Área de Conhecimento

Nesta secção há o compartilhamento de artigos, textos, opiniões e ideias sobre assuntos que envolvem a nossa sociedade como um todo de forma a permitir o desenvolvimento de uma opinião crítica principalmente sobre situações que envolvem o nosso dia a dia, não apenas como pessoas, em nossas relações mais próximas, bem como aquelas interações profissionais.

A falta de inovação nos processos de contratação: Abra os olhos, RH

O conhecimento em prática, a competência, é um importante critério adotado por aqueles que são responsáveis pela seleção de novos colaboradores. Sua identificação junto ao arcabouço de profissionais presentes no mercado corporativo costuma ser feita tendo como base o histórico recente de suas realizações. Quando bem descritas, representam importantes referências que atendem ao intento de pontuar objetivamente a capacidade produtiva de um profissional. Elas podem ser feitas através de currículos, convencionalmente escritos pelo próprio profissional ou por alguém por ele contratado, bem como por conta de indicações. Estas podem ser realizadas através de colegas de trabalhos e amigos, quer eles tenham tido algum tipo de relação profissional na mesma empresa ou em diferentes organizações, do mesmo segmento ou não. A abrangência neste caso costuma ser bem maior, o que, se por um lado aumenta a quantidade de indicações, algo importante, por outro tende a diminuir o índice de assertividade de sucesso. Durante esta etapa de identificação será construído o universo de candidatos potenciais. A princípio, dali sairá aquele que ocupará a vaga.

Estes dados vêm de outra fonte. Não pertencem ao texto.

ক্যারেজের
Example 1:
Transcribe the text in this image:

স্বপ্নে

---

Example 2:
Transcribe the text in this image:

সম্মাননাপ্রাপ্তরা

A seguir costuma vir a fase de entrevista. Através dela, se busca verificar a existência de certo alinhamento entre tudo aquilo que foi sinalizado na etapa de identificação e o que o profissional realmente demonstra ser. Decisiva, não menos que a anterior, esta fase traz como importante diferencial o fato do profissional já ter avançado por uma, digamos, primeira peneira. Quando assim encarada, a auto confiança pode ser abraçada como um requistio decisivo. Por outro lado, para aqueles que costumam a alcancá-la com maior frequência, ela pode ser vista de forma difusa. Pode ser notada como um obstáculo por conta da dificuldade em conseguir demonstrar condições potenciais de possuir as competências descritas em seu currículo ou citadas por quem foi indicado. Mas também pode ser vista, sublimemente, como se fosse apenas mero cumprimento protocolar do que já está tudo bem encaminhado. Isto mesmo. Nervosismo exagerado e calma em excesso são as condições mais frequentes citadas pelos profissionais que entrevistam candidatos durante estes processos seletivos. Os extremos se destacam e acabam por decidir quem ficará com a vaga.

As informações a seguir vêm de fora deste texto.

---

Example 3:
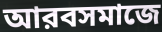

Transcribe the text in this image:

আরবসমাজে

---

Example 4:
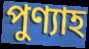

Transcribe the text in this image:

পুণ্যাহ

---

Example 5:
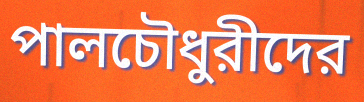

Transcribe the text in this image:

পালচৌধুরীদের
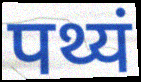
पथ्यं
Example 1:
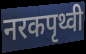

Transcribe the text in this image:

नरकपृथ्वी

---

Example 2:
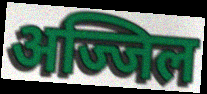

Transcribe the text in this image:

अज्जिल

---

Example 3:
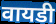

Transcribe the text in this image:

वायडी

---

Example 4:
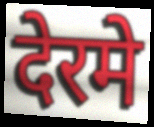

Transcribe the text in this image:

देरमे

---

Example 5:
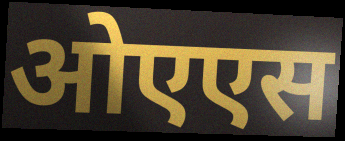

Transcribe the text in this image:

ओएएस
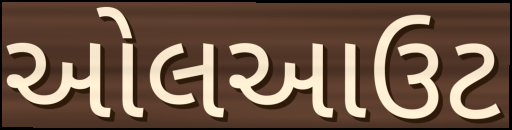
ઓલઆઉટ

Este processo adotado tacitamente pela maioria quase que absoluta das organizações, de diversos tamanhos e diferentes segmentos, tem se repetido ao longo dos tempos com pouquíssimas alterações em que pese sobre isso as mudanças tão significativas no mercado do trabalho, bem como no perfil dos profissionais. Exemplo de certa miopia ou será que realmente não caberia qualquer mudança a ser aplicada? Ao que parece, há certas suspeitas a serem consideradas. A primeira delas diz respeito a dificuldade em medir a eficiência desse processo, afinal como é possível avaliar os resultados trazidos por conta da contratação de um determinado profissional? Será que o tempo de permanência dele na organização também poderia ser considerado um critério? Ou simplesmente a receita por ele proporcionado? Como medir isso de forma objetiva e eficaz , sem se enveredar para o achismo?

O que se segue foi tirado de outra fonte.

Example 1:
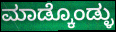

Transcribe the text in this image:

ಮಾಡ್ಕೊಂಡ್ಳು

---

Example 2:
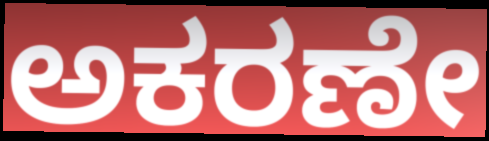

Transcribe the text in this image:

ಅಕರಣೇ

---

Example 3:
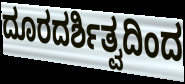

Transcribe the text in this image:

ದೂರದರ್ಶಿತ್ವದಿಂದ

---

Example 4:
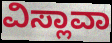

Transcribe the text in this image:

ವಿಸ್ಲಾವಾ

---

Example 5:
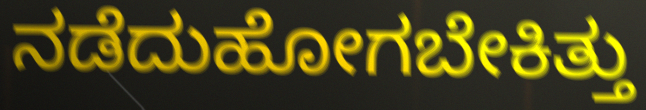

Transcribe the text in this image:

ನಡೆದುಹೋಗಬೇಕಿತ್ತು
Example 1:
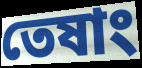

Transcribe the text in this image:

তেষাং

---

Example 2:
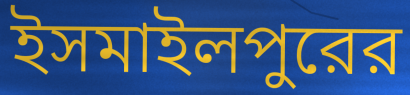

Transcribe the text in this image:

ইসমাইলপুরের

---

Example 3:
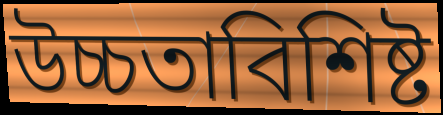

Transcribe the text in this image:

উচ্চতাবিশিষ্ট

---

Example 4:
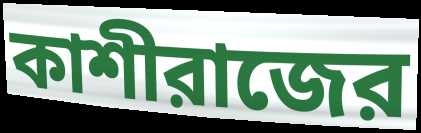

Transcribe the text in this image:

কাশীরাজের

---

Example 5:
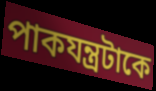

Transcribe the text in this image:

পাকযন্ত্রটাকে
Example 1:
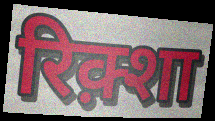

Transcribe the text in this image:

रिक़्शा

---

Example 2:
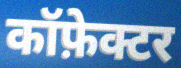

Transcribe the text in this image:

कॉफ़ेक्टर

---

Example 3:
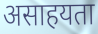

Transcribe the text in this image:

असाहयता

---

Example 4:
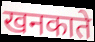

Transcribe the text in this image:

खनकाते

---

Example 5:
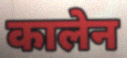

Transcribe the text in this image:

कालेन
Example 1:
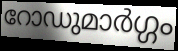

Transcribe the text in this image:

റോഡുമാർഗ്ഗം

Vencida, se assim for, a questão seguinte diz respeito a efetiva disposição em alterar um processo que parece enraizado nas entranhas organizacionais, como se fizessem parte de seu DNA. Será que haveria outra forma de se contratar alguém? Afinal o que há de novo a ser criado? “Ora bolas, é apenas uma contratação” poderia dizer os mais afoitos resistentes a se debruçarem de forma mais efetiva sobre este tema em especial. Ao que parece a mera análise de causa e efeito, poderia ser algo importante a ser considerado, assim como o seria uma estudo mais efetivo sobre os custos decorridos por um processo inadequado, no entanto, o engano parece não estar presente diante a uma realidade mordaz que carimba as organizações de uma plena incapacidade de criar novos requisitos e/ou atributos geradores de riqueza, a inovação, algo tão propalado em verso e prosa, mas tão escondidos e mascarados sob diversas expressões tecnológicas e de raso significado que invadem o mundo corporativo como se fossem onomatopeias essenciais para a sobrevivência de qualquer organização.

O menos sempre é mais.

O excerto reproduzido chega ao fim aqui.